System of Equations and Matrices

[TiaharaJBennett]

Hello!

Okay, so I need some help. I have these word problems I have to do for homework, like this:

The Arcadium ardcade in Lynchburg, Tennessee uses 3 different colored tokens for their game machines. For 20$ you can purchase any of the following mixtures of tokens: 14 gold, 20 silver, and 24 bronze; OR, 20 gold, 15 silver, and 19 bronze; OR, 30 gold, 5 silver, and 13 bronze.

These problems tell me to write a system of equations (and I did!), which is:

14x+20y+24z=20
20x+15y+19z=20
30x+5y+13z+20

x represents the value of gold
y represents the value of silver
z represents the value of bronze

I then had to represent the system as a matrix, which is:

14 20 24 x 20
20 15 19 y 20
30 5 13 z 20

All I want to know is how do I figure out the monetary value of each token? Could someone explain to me how I do that?

Thanks.

 

[Deleted member 4993]

Hello!

Okay, so I need some help. I have these word problems I have to do for homework, like this:

The Arcadium ardcade in Lynchburg, Tennessee uses 3 different colored tokens for their game machines. For 20$ you can purchase any of the following mixtures of tokens: 14 gold, 20 silver, and 24 bronze; OR, 20 gold, 15 silver, and 19 bronze; OR, 30 gold, 5 silver, and 13 bronze.
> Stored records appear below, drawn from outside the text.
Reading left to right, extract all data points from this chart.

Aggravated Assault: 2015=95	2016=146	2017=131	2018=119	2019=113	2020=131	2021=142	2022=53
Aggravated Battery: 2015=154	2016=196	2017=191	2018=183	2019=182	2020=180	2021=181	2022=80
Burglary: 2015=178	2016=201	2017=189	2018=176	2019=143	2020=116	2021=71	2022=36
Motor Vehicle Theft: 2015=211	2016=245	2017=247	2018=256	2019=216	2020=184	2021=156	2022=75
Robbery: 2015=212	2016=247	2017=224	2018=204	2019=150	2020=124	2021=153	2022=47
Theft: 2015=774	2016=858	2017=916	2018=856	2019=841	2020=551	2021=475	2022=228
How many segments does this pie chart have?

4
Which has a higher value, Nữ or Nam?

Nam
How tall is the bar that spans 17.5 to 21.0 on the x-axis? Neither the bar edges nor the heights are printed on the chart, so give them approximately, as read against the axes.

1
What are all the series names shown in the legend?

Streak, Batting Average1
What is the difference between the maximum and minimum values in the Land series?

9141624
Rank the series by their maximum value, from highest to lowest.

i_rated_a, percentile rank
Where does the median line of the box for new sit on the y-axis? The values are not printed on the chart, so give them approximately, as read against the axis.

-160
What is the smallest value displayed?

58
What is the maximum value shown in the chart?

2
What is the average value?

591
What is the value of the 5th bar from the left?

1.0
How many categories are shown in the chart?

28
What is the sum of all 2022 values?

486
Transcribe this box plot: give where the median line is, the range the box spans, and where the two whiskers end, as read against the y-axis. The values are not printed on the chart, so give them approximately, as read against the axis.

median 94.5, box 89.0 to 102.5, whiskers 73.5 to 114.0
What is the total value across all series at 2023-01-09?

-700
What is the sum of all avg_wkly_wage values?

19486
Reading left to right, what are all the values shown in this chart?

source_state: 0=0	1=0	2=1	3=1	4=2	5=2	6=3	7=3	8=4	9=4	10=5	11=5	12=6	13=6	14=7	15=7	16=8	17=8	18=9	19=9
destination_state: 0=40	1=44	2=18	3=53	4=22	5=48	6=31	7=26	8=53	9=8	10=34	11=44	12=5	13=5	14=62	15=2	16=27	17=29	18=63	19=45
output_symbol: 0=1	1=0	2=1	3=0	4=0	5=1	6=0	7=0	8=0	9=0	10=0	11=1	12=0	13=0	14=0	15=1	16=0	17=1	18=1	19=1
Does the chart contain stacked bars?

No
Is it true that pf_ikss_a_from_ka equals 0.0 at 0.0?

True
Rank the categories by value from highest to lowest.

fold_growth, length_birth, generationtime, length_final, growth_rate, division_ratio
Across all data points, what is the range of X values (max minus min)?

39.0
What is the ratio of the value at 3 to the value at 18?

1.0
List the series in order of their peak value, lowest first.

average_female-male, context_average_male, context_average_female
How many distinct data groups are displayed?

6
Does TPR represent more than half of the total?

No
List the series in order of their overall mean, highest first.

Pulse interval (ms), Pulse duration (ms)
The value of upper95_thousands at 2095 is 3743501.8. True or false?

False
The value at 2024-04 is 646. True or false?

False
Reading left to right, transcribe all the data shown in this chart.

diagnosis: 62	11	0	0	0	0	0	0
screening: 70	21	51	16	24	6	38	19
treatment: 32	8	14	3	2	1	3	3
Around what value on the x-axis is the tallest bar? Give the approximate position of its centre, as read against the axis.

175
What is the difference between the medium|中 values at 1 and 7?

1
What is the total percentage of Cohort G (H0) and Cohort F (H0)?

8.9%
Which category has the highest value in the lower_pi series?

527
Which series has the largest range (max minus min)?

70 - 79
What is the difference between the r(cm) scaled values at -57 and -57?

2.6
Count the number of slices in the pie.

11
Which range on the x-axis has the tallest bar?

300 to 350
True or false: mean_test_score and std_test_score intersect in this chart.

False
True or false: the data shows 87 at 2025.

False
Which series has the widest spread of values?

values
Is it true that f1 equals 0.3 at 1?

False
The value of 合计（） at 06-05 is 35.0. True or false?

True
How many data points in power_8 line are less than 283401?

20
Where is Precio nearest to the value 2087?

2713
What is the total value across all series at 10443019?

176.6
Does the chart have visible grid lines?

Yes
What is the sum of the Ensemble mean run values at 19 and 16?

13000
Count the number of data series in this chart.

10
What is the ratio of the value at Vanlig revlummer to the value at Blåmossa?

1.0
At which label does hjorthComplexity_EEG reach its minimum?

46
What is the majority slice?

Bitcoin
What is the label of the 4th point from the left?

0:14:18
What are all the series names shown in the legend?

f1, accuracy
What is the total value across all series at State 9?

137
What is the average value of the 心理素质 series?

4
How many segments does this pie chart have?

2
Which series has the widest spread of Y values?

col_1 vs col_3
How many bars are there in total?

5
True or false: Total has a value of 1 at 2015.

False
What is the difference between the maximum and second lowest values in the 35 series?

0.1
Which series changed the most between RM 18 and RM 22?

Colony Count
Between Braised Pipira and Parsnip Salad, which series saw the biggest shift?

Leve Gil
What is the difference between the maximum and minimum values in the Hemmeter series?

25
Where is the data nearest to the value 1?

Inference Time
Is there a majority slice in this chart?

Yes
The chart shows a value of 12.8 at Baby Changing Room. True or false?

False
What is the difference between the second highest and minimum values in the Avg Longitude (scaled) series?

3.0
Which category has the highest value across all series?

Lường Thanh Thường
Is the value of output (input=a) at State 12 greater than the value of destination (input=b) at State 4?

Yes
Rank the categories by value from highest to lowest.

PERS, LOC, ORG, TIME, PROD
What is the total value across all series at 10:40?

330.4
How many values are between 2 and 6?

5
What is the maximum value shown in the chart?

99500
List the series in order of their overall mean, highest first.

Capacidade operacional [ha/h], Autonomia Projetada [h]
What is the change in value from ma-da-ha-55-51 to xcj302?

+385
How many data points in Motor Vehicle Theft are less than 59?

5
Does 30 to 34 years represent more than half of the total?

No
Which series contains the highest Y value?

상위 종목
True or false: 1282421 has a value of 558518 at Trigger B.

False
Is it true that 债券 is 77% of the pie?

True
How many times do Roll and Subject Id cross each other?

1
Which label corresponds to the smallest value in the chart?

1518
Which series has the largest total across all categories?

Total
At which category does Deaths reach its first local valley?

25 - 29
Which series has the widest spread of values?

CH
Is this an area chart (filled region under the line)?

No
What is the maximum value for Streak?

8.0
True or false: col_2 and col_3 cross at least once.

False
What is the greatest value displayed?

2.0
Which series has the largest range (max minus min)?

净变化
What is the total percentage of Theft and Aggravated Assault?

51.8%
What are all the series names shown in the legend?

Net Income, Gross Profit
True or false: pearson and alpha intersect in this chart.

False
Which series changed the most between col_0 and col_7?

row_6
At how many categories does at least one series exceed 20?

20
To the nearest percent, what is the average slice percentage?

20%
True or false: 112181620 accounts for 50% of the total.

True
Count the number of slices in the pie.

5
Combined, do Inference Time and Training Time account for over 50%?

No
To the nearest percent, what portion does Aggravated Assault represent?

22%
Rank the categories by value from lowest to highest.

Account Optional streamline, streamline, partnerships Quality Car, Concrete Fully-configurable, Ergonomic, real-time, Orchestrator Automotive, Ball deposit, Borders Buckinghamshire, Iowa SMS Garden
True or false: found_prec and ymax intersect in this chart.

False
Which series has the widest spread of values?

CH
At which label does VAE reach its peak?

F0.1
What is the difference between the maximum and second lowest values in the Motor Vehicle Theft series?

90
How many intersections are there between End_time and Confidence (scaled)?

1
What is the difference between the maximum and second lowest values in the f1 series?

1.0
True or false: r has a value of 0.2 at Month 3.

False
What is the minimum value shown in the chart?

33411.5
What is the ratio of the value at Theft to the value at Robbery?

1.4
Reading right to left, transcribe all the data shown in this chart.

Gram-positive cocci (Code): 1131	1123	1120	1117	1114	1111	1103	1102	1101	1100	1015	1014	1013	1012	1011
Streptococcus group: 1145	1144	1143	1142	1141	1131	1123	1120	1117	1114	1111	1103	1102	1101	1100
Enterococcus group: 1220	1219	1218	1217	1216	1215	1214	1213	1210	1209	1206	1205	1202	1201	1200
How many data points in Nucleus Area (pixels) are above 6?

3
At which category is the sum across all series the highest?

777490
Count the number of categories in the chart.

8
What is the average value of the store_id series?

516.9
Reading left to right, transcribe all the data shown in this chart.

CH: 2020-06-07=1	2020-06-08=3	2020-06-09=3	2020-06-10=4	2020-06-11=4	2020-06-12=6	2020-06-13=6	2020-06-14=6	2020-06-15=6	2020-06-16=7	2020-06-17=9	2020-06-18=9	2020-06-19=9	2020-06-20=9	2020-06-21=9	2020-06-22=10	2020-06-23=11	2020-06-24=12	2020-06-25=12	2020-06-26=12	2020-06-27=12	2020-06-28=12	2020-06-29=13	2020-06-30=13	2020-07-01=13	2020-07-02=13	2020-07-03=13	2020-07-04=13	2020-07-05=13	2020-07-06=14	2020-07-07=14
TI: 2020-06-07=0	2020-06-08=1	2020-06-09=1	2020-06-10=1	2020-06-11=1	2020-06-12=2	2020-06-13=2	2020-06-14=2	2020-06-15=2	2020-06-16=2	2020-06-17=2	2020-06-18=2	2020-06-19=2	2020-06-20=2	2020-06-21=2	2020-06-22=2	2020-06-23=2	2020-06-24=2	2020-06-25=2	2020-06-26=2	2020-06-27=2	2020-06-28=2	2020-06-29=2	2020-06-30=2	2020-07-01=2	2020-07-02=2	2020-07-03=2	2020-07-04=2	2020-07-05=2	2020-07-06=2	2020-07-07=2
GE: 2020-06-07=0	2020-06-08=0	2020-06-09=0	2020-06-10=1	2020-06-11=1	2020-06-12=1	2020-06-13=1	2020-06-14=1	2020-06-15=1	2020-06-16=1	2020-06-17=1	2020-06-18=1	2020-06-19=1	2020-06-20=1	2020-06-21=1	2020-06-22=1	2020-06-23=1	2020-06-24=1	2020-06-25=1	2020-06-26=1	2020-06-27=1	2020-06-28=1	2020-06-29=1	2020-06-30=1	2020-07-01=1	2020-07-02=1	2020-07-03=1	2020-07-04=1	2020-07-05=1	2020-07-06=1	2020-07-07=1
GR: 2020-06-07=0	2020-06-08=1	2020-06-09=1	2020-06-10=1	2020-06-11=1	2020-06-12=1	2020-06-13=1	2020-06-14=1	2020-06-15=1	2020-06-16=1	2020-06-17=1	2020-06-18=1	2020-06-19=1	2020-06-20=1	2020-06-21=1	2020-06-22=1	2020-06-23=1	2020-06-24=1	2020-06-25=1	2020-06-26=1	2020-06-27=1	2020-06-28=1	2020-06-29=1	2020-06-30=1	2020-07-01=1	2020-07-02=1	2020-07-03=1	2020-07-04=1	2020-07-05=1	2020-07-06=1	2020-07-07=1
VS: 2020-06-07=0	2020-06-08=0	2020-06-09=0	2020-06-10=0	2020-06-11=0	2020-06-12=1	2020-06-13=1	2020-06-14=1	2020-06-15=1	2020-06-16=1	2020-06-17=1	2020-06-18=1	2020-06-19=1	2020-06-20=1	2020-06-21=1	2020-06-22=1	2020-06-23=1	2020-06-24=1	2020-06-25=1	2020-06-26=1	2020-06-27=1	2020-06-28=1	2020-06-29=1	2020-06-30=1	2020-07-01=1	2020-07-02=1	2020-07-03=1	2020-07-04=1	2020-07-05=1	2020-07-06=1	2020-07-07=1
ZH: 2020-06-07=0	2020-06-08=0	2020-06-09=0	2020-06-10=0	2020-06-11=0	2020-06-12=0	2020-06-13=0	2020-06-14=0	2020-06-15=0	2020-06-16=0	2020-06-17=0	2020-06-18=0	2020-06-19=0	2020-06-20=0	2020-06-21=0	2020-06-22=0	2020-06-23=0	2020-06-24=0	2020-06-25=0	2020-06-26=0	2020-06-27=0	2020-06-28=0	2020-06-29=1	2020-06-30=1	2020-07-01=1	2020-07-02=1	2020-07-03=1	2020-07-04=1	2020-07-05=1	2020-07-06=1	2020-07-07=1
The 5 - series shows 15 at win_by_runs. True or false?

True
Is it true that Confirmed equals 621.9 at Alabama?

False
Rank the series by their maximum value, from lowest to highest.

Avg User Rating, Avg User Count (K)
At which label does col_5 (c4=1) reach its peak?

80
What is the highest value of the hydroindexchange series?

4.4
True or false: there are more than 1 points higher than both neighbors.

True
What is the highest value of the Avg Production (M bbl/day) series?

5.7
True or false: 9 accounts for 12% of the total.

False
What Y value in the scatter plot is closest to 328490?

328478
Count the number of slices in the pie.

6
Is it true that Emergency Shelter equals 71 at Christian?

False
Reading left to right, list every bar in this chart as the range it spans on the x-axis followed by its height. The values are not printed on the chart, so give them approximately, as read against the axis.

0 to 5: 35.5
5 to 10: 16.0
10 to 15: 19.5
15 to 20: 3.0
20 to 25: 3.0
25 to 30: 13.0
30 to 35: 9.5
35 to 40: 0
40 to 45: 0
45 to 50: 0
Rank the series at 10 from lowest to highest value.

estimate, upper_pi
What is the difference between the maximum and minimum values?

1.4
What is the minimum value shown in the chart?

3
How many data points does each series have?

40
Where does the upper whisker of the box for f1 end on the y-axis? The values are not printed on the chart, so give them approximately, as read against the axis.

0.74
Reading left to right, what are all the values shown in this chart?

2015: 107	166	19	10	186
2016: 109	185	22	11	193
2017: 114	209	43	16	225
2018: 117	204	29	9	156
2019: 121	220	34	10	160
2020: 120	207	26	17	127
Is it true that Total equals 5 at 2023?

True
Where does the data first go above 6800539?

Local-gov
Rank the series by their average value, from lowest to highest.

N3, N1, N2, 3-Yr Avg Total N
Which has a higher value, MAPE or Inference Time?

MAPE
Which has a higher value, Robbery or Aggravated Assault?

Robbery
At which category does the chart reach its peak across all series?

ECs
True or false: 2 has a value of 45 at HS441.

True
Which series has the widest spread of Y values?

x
These problems tell me to write a system of equations (and I did!), which is:

14x+20y+24z=20
20x+15y+19z=20
30x+5y+13z+20

x represents the value of gold
y represents the value of silver
z represents the value of bronze

I then had to represent the system as a matrix, which is:

14 20 24 x 20
20 15 19 y 20
30 5 13 z 20

All I want to know is how do I figure out the monetary value of each token? Could someone explain to me how I do that?

Thanks.

For a quick review - please go to:

http://www.purplemath.com/modules/systlin6.htm

 

[HallsofIvy]

Why did you write it as a matrix? That is a perfectly good method but the fact that you mention "matrices" makes me think you must know something about them!

You have \(\displaystyle \begin{bmatrix}14 & 20 & 24 \\ 20 & 15 & 19 \\ 30 & 5 & 13\end{bmatrix}\begin{bmatrix}x \\ y \\ z\end{bmatrix}= \begin{bmatrix}20 \\ 20 \\ 20\end{bmatrix}\)
Writing it like that, the obvious thing to do is to find the inverse matrix of the coefficient matrix, then multiply both sides by that. That is, you solve Ax= b by multiplying both sides by \(\displaystyle A^{-1}\): \(\displaystyle A^{-1}Ax= x= A^{-1}x\),

Another way to solve a systme of equations like that is to write the "augmented matrix":
\(\displaystyle \begin{bmatrix}14 & 20 & 24 & 20\\ 20 & 15 & 19 & 20 \\ 30 & 5 & 13 & 20 \end{bmatrix}\)
and "row reduce" so that the first three columns are \(\displaystyle \begin{bmatrix} 1 & 0 & 0 \\ 0 & 1 & 0 \\ 0 & 0 & 1\end{bmatrix}\) and the last column will give x, y, and z.

But I will admit that I, personally would not use "matrices" at all. From the equation \(\displaystyle 14x+ 20y+ 24z= 20\) we can divide by 2 to get \(\displaystyle 7x+ 10y+ 12z= 10\). The second equation is \(\displaystyle 20x+ 15y+ 19z= 20\). If we multiply that equation by 2, the first equation by 3, and subtract the second from the first, we get \(\displaystyle (40x+ 30y+38z)- (21x+ 30y+ 36z)= 60-20\) or \(\displaystyle 19x+ 2z= 40\), eliminating y. The subtract \(\displaystyle 7x+ 10y+ 12x= 10\) from, say, twice the third equation, \(\displaystyle 60x+ 10y+ 26z= 40\), to get \(\displaystyle 53x+ 14z= 30\). Now we have two equations in two unknowns. Manipulate those equations to eliminate one of those.